Your instructions: All records are to be restated exactly, each line as it reads.

[Human pose keypoint data]
==============================

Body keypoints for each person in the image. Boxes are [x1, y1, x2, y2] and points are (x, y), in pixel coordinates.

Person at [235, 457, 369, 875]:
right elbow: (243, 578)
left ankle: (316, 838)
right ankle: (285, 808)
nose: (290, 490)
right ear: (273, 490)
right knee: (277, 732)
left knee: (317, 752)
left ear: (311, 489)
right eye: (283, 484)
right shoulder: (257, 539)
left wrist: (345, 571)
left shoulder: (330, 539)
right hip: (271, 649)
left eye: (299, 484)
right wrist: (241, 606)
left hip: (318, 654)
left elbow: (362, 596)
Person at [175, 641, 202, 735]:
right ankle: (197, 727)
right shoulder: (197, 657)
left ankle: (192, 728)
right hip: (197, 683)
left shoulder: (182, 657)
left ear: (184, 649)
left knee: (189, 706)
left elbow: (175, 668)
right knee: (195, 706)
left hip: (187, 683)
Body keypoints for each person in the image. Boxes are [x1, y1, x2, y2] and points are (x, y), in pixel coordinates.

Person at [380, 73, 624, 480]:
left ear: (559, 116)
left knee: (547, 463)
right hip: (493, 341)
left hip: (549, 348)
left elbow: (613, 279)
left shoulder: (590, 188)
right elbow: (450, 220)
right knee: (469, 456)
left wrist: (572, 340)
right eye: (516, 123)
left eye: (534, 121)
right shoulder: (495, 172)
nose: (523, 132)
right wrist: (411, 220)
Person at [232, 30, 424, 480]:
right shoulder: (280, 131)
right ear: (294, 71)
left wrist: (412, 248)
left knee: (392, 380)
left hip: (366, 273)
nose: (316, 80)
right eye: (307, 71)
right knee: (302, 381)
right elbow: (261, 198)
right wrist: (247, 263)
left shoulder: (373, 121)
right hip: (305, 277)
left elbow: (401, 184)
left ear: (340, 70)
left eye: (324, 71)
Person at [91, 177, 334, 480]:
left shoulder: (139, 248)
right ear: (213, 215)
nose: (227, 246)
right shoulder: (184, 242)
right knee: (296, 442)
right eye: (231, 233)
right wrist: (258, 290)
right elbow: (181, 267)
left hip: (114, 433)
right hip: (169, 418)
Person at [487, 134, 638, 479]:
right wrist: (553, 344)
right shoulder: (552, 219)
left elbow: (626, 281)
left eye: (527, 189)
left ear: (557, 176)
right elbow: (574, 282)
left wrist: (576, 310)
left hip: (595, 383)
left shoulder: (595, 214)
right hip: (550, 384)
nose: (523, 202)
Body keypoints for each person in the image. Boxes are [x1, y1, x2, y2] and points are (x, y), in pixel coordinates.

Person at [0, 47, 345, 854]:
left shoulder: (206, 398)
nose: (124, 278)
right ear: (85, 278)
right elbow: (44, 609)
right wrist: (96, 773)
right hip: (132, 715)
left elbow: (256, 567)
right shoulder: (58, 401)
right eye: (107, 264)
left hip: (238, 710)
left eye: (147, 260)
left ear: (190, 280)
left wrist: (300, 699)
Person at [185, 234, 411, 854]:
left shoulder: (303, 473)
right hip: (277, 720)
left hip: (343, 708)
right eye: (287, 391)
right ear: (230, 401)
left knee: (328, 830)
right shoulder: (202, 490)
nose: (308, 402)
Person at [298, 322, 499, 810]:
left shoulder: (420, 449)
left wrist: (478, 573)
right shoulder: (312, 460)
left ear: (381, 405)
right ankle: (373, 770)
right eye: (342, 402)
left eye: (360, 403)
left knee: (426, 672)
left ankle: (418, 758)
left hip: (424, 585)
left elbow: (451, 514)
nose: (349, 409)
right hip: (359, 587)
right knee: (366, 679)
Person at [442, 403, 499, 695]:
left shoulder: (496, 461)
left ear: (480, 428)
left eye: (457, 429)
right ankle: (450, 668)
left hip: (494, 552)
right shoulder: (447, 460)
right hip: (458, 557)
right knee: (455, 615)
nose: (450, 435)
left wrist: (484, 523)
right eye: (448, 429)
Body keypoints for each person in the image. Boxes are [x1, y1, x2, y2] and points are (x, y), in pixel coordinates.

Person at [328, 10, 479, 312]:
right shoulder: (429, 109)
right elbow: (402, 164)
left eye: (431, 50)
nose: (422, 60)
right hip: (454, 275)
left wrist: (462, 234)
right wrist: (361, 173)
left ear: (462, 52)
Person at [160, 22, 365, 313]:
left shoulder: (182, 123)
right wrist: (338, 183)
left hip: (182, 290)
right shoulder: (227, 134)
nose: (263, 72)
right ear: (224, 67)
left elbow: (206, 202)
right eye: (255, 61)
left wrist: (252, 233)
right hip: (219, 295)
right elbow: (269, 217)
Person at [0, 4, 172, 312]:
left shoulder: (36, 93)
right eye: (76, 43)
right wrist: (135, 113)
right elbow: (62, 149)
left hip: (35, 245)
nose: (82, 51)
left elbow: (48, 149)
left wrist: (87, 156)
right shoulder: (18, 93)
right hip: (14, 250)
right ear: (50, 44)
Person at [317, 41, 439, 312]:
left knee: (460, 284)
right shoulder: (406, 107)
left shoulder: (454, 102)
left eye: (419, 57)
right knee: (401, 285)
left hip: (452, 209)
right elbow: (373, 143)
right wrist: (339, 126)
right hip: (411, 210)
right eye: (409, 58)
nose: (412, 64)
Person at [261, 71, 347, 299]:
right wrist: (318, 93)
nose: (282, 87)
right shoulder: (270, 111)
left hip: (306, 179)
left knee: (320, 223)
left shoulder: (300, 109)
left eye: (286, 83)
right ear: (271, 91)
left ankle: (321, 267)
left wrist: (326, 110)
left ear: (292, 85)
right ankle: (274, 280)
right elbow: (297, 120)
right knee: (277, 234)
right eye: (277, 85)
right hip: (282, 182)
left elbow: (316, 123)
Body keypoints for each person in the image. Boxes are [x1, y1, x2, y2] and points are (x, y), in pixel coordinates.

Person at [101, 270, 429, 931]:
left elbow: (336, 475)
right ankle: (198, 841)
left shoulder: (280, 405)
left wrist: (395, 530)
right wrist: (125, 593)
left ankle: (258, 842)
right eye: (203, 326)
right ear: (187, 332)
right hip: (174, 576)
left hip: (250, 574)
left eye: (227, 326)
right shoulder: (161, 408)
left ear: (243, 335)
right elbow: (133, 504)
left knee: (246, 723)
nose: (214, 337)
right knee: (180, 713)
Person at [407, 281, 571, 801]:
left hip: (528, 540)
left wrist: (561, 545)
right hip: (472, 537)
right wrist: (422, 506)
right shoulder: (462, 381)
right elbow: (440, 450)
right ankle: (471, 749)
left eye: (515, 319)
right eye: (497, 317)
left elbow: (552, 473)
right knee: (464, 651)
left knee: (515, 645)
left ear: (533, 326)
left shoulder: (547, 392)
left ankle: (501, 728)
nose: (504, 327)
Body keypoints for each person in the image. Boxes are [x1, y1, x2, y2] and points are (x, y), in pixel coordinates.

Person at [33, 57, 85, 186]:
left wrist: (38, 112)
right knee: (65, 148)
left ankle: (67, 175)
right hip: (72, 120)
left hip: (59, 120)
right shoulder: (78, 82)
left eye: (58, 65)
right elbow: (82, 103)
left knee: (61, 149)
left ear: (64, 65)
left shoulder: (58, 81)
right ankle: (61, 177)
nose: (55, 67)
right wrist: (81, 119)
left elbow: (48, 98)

==============================

Reply:
Body keypoints for each person in the image. Boxes are [x1, y1, x2, y2] and points are (x, y), in pixel coordinates.

Person at [235, 457, 369, 875]:
right elbow: (243, 578)
left ankle: (316, 838)
right ankle: (285, 808)
nose: (290, 490)
right ear: (273, 490)
right knee: (277, 732)
left knee: (317, 752)
left ear: (311, 489)
right eye: (283, 484)
right shoulder: (257, 539)
left wrist: (345, 571)
left shoulder: (330, 539)
right hip: (271, 649)
left eye: (299, 484)
right wrist: (241, 606)
left hip: (318, 654)
left elbow: (362, 596)
Person at [175, 641, 202, 735]:
right ankle: (197, 727)
right shoulder: (197, 657)
left ankle: (192, 728)
right hip: (197, 683)
left shoulder: (182, 657)
left ear: (184, 649)
left knee: (189, 706)
left elbow: (175, 668)
right knee: (195, 706)
left hip: (187, 683)
Body keypoints for each person in the image. Boxes are [x1, y1, x2, y2] and points are (x, y), in pixel coordinates.

Person at [380, 73, 624, 480]:
left ear: (559, 116)
left knee: (547, 463)
right hip: (493, 341)
left hip: (549, 348)
left elbow: (613, 279)
left shoulder: (590, 188)
right elbow: (450, 220)
right knee: (469, 456)
left wrist: (572, 340)
right eye: (516, 123)
left eye: (534, 121)
right shoulder: (495, 172)
nose: (523, 132)
right wrist: (411, 220)
Person at [232, 30, 424, 480]:
right shoulder: (280, 131)
right ear: (294, 71)
left wrist: (412, 248)
left knee: (392, 380)
left hip: (366, 273)
nose: (316, 80)
right eye: (307, 71)
right knee: (302, 381)
right elbow: (261, 198)
right wrist: (247, 263)
left shoulder: (373, 121)
right hip: (305, 277)
left elbow: (401, 184)
left ear: (340, 70)
left eye: (324, 71)
Person at [91, 177, 334, 480]:
left shoulder: (139, 248)
right ear: (213, 215)
nose: (227, 246)
right shoulder: (184, 242)
right knee: (296, 442)
right eye: (231, 233)
right wrist: (258, 290)
right elbow: (181, 267)
left hip: (114, 433)
right hip: (169, 418)
Person at [487, 134, 638, 479]:
right wrist: (553, 344)
right shoulder: (552, 219)
left elbow: (626, 281)
left eye: (527, 189)
left ear: (557, 176)
right elbow: (574, 282)
left wrist: (576, 310)
left hip: (595, 383)
left shoulder: (595, 214)
right hip: (550, 384)
nose: (523, 202)
Body keypoints for each person in the image. Boxes are [x1, y1, x2, y2] and points are (x, y), in pixel coordinates.

Person at [0, 47, 345, 854]:
left shoulder: (206, 398)
nose: (124, 278)
right ear: (85, 278)
right elbow: (44, 609)
right wrist: (96, 773)
right hip: (132, 715)
left elbow: (256, 567)
right shoulder: (58, 401)
right eye: (107, 264)
left hip: (238, 710)
left eye: (147, 260)
left ear: (190, 280)
left wrist: (300, 699)
Person at [185, 234, 411, 854]:
left shoulder: (303, 473)
right hip: (277, 720)
left hip: (343, 708)
right eye: (287, 391)
right ear: (230, 401)
left knee: (328, 830)
right shoulder: (202, 490)
nose: (308, 402)
Person at [298, 322, 499, 810]:
left shoulder: (420, 449)
left wrist: (478, 573)
right shoulder: (312, 460)
left ear: (381, 405)
right ankle: (373, 770)
right eye: (342, 402)
left eye: (360, 403)
left knee: (426, 672)
left ankle: (418, 758)
left hip: (424, 585)
left elbow: (451, 514)
nose: (349, 409)
right hip: (359, 587)
right knee: (366, 679)
Person at [442, 403, 499, 695]:
left shoulder: (496, 461)
left ear: (480, 428)
left eye: (457, 429)
right ankle: (450, 668)
left hip: (494, 552)
right shoulder: (447, 460)
right hip: (458, 557)
right knee: (455, 615)
nose: (450, 435)
left wrist: (484, 523)
right eye: (448, 429)
Body keypoints for each person in the image. Boxes are [x1, y1, x2, y2] and points are (x, y), in pixel coordinates.

Person at [328, 10, 479, 312]:
right shoulder: (429, 109)
right elbow: (402, 164)
left eye: (431, 50)
nose: (422, 60)
right hip: (454, 275)
left wrist: (462, 234)
right wrist: (361, 173)
left ear: (462, 52)
Person at [160, 22, 365, 313]:
left shoulder: (182, 123)
right wrist: (338, 183)
left hip: (182, 290)
right shoulder: (227, 134)
nose: (263, 72)
right ear: (224, 67)
left elbow: (206, 202)
right eye: (255, 61)
left wrist: (252, 233)
right hip: (219, 295)
right elbow: (269, 217)
Person at [0, 4, 172, 312]:
left shoulder: (36, 93)
right eye: (76, 43)
right wrist: (135, 113)
right elbow: (62, 149)
left hip: (35, 245)
nose: (82, 51)
left elbow: (48, 149)
left wrist: (87, 156)
right shoulder: (18, 93)
right hip: (14, 250)
right ear: (50, 44)
Person at [317, 41, 439, 312]:
left knee: (460, 284)
right shoulder: (406, 107)
left shoulder: (454, 102)
left eye: (419, 57)
right knee: (401, 285)
left hip: (452, 209)
right elbow: (373, 143)
right wrist: (339, 126)
right hip: (411, 210)
right eye: (409, 58)
nose: (412, 64)
Person at [261, 71, 347, 299]:
right wrist: (318, 93)
nose: (282, 87)
right shoulder: (270, 111)
left hip: (306, 179)
left knee: (320, 223)
left shoulder: (300, 109)
left eye: (286, 83)
right ear: (271, 91)
left ankle: (321, 267)
left wrist: (326, 110)
left ear: (292, 85)
right ankle: (274, 280)
right elbow: (297, 120)
right knee: (277, 234)
right eye: (277, 85)
right hip: (282, 182)
left elbow: (316, 123)
Body keypoints for each person in the image. Boxes are [x1, y1, x2, y2] and points are (x, y), in pixel coordinates.

Person at [101, 270, 429, 931]:
left elbow: (336, 475)
right ankle: (198, 841)
left shoulder: (280, 405)
left wrist: (395, 530)
right wrist: (125, 593)
left ankle: (258, 842)
right eye: (203, 326)
right ear: (187, 332)
right hip: (174, 576)
left hip: (250, 574)
left eye: (227, 326)
right shoulder: (161, 408)
left ear: (243, 335)
right elbow: (133, 504)
left knee: (246, 723)
nose: (214, 337)
right knee: (180, 713)
Person at [407, 281, 571, 801]:
left hip: (528, 540)
left wrist: (561, 545)
right hip: (472, 537)
right wrist: (422, 506)
right shoulder: (462, 381)
right elbow: (440, 450)
right ankle: (471, 749)
left eye: (515, 319)
right eye: (497, 317)
left elbow: (552, 473)
right knee: (464, 651)
left knee: (515, 645)
left ear: (533, 326)
left shoulder: (547, 392)
left ankle: (501, 728)
nose: (504, 327)
Body keypoints for each person in the image. Boxes are [x1, y1, x2, y2] and points are (x, y), in pixel coordinates.

Person at [33, 57, 85, 186]:
left wrist: (38, 112)
right knee: (65, 148)
left ankle: (67, 175)
right hip: (72, 120)
left hip: (59, 120)
right shoulder: (78, 82)
left eye: (58, 65)
right elbow: (82, 103)
left knee: (61, 149)
left ear: (64, 65)
left shoulder: (58, 81)
right ankle: (61, 177)
nose: (55, 67)
right wrist: (81, 119)
left elbow: (48, 98)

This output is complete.